/---
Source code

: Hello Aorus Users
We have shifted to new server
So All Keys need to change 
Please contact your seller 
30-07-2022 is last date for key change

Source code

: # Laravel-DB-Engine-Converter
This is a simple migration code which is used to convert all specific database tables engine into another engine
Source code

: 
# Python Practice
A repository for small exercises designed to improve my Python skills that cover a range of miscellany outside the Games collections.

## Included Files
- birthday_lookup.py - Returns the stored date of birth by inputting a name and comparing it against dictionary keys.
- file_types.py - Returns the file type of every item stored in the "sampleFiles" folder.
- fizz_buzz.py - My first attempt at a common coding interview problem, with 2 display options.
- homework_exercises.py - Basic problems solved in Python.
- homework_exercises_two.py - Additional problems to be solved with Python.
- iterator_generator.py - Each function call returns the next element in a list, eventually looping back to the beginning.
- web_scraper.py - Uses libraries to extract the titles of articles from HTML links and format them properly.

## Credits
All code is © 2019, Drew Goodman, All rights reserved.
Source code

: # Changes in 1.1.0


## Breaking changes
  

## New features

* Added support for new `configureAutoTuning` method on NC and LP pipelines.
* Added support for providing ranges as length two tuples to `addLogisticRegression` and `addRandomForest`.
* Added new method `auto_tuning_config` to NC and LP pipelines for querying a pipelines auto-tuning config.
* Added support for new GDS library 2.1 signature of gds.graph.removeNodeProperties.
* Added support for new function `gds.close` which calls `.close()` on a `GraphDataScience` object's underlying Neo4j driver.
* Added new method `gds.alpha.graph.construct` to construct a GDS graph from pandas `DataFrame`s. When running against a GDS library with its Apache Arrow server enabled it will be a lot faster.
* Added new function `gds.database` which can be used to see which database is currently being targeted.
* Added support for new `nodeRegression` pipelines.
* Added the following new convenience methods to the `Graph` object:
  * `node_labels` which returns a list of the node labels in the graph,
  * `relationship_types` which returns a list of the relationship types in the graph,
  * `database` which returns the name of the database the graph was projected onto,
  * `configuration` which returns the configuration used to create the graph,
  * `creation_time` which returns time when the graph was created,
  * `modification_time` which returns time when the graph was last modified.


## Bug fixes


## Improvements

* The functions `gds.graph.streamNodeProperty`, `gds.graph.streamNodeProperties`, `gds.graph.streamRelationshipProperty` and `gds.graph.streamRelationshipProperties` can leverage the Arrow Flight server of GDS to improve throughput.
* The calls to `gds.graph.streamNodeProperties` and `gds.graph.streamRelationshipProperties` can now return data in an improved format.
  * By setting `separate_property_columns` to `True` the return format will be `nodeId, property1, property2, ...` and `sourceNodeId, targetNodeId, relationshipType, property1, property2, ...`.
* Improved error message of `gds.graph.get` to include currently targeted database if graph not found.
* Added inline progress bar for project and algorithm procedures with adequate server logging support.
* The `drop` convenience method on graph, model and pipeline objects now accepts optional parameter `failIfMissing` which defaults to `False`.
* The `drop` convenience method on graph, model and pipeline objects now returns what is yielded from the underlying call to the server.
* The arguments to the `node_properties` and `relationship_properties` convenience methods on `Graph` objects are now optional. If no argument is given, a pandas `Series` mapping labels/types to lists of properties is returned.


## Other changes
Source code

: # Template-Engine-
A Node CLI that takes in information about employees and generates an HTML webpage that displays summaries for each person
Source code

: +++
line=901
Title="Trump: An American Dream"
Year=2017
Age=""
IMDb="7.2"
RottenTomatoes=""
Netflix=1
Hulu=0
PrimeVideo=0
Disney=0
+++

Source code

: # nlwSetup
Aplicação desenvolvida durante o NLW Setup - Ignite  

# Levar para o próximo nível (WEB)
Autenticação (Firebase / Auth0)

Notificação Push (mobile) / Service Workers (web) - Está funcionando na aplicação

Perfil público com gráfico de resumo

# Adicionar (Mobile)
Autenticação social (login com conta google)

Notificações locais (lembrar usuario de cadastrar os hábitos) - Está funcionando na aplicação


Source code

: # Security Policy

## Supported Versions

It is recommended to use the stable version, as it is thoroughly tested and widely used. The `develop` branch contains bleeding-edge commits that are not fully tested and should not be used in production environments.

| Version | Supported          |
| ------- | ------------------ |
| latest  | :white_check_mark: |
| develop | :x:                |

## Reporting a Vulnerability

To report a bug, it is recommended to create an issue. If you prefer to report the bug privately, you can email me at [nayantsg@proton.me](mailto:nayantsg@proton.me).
\---
INSTRUCTION: Each line above that contains the word "which" should be copied.

OUTPUT:
This is a simple migration code which is used to convert all specific database tables engine into another engine
* Added support for new function `gds.close` which calls `.close()` on a `GraphDataScience` object's underlying Neo4j driver.
* Added new function `gds.database` which can be used to see which database is currently being targeted.
  * `node_labels` which returns a list of the node labels in the graph,
  * `relationship_types` which returns a list of the relationship types in the graph,
  * `database` which returns the name of the database the graph was projected onto,
  * `configuration` which returns the configuration used to create the graph,
  * `creation_time` which returns time when the graph was created,
  * `modification_time` which returns time when the graph was last modified.
* The `drop` convenience method on graph, model and pipeline objects now accepts optional parameter `failIfMissing` which defaults to `False`.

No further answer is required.